DOSE OF WAKE-UP FOR UK SHAKESPEAREAN ACTOR TERENCE STAMP: ENGLISH IS NOW A FOREIGN LANGUAGE IN LONDON…….

We’ve been saying and warning about this for years.

‘I do think a multicultural society can be a good thing, but when it’s at the cost of your own culture and history, then it’s gone too far and it would be very sad if London stopped being predominantly English.

Multi-culturalism can never be a ”good thing”, respect for one’s own cultural heritage and celebrating it privately and at times publicly, is another thing entirely.

English is now a foreign language in London, says Terence Stamp

Provocative: Actor Terence Stamp claims he can’t buy mangoes at his favourite East London market because ‘no one speaks English’
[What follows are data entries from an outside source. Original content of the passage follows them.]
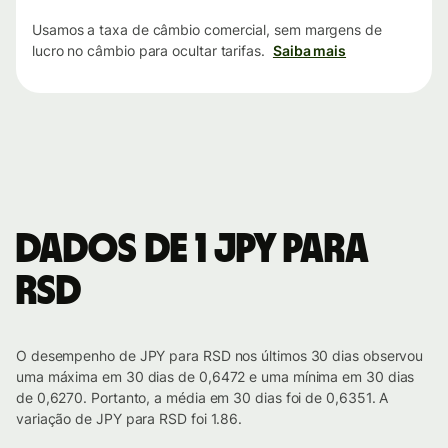
Usamos a taxa de câmbio comercial, sem margens de
lucro no câmbio para ocultar tarifas.
Saiba mais
Dados de 1 JPY para
RSD
O desempenho de JPY para RSD nos últimos 30 dias observou
uma máxima em 30 dias de 0,6472 e uma mínima em 30 dias
de 0,6270. Portanto, a média em 30 dias foi de 0,6351. A
variação de JPY para RSD foi 1.86.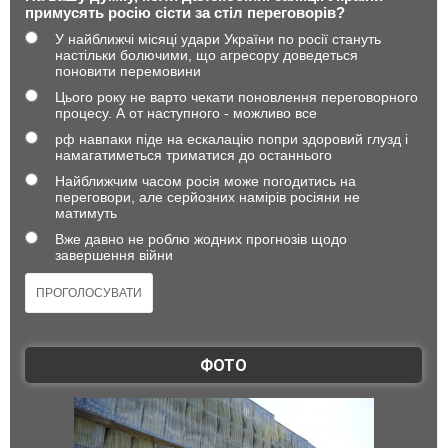
примусять росію сісти за стіл переговорів?
У найближчі місяці удари України по росії стануть
настільки болючими, що агресору доведеться
поновити перемовини
Цього року не варто чекати поновлення переговорного
процесу. А от наступного - можливо все
рф навпаки піде на ескалацію попри здоровий глузд і
намагатиметься триматися до останнього
Найближчим часом росія може погодитись на
переговори, але серйозних намірів росіяни не
матимуть
Вже давно не роблю жодних прогнозів щодо
завершення війни
ФОТО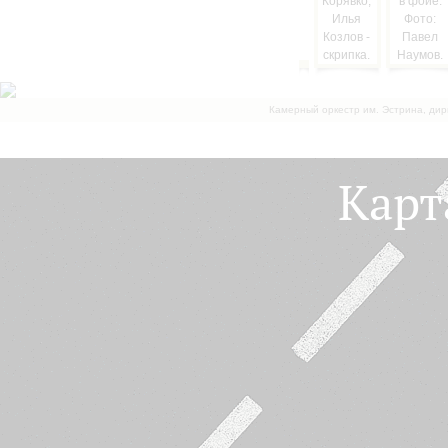
Камерный оркестр им. Эстрина, дир
Карт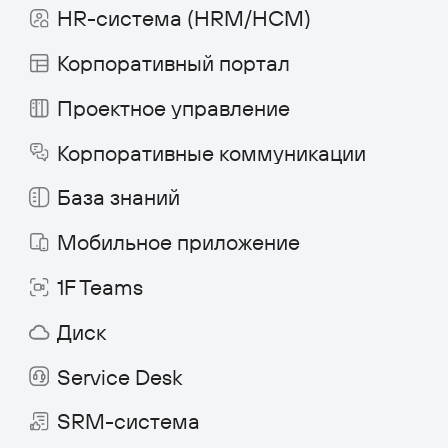
Политика конфиденциальности
©
2026
«Первая Форма»
Информация на сайте 1forma.ru носит
исключительно информационный
характер и не является публичной
офертой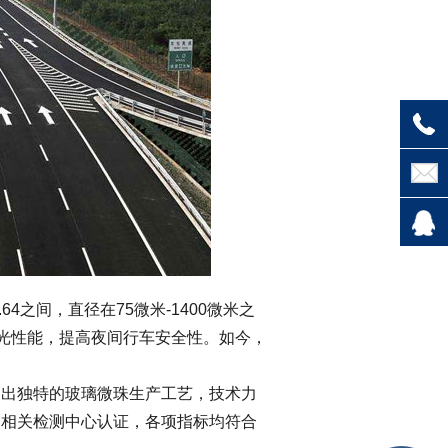
4之间，直径在75微米-1400微米之
反光性能，提高夜间行车安全性。如今，
出独特的玻璃微珠生产工艺，技术力
家相关检测中心认证，各项指标均符合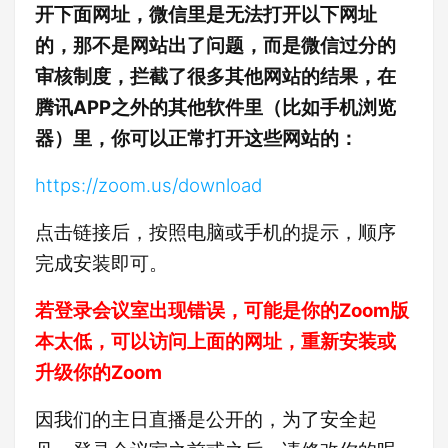
开下面网址，微信里是无法打开以下网址
的，那不是网站出了问题，而是微信过分的
审核制度，拦截了很多其他网站的结果，在
腾讯APP之外的其他软件里（比如手机浏览
器）里，你可以正常打开这些网站的：
https://zoom.us/download
点击链接后，按照电脑或手机的提示，顺序
完成安装即可。
若登录会议室出现错误，可能是你的Zoom版
本太低，可以访问上面的网址，重新安装或
升级你的Zoom
因我们的主日直播是公开的，为了安全起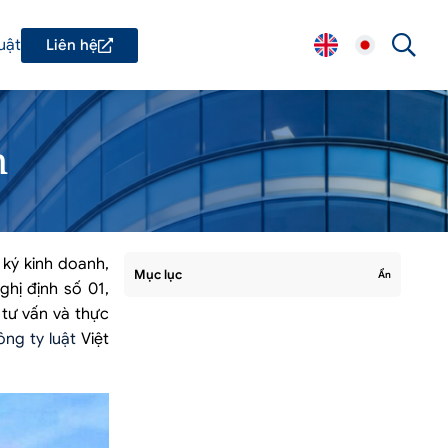
uật
Liên hệ
n
 ký kinh doanh,
Mục lục
Ẩn
hị định số 01,
 tư vấn và thực
ng ty luật
Việt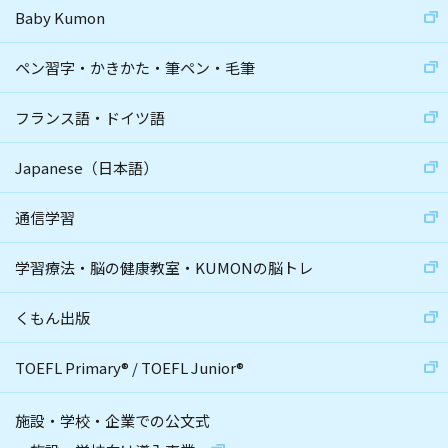
Baby Kumon
ペン習字・かきかた・筆ペン・毛筆
フランス語・ドイツ語
Japanese（日本語）
通信学習
学習療法・脳の健康教室・KUMONの脳トレ
くもん出版
TOEFL Primary
®
/
TOEFL Junior
®
施設・学校・企業での公文式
As the dashing star of films such as Billy Budd and Far From The Madding Crowd, Terence Stamp was the symbol of ‘Swinging London’ in the Sixties, but says he now feels like an alien in his own country.

‘It’s very sad how few English people there are in London now,’ he tells me at a party in Mayfair, where he lamented what he seems to see as a lack of integration among some immigrants.

‘When I grew up in East London everyone seemed to speak English, and now you can barely get by speaking our own language.’

Stamp, who enjoyed romances with his fellow Sixties icons, the actress Julie Christie and model Jean Shrimpton, shared a flat with Sir Michael Caine, but is now based in West London.

‘I don’t live in the East any more, but I absolutely love mangoes and so occasionally I go back there to buy these wonderful Alphonso mangoes from the market on Green Street.

‘I’m lucky if I can buy one now at all because no one speaks English.

‘It’s changed so much in such a short space of time, that God knows what London will be like in another decade or so.’

In a provocative outburst, the 76-year-old actor, who went on to star in Hollywood blockbusters including Superman, added: ‘You see these mums wandering around with their prams and four out of five of them have these scarves wrapped around their heads. I feel like it’s not London any more; not the one I used to know anyway.

‘I do think a multicultural society can be a good thing, but when it’s at the cost of your own culture and history, then it’s gone too far and it would be very sad if London stopped being predominantly English.’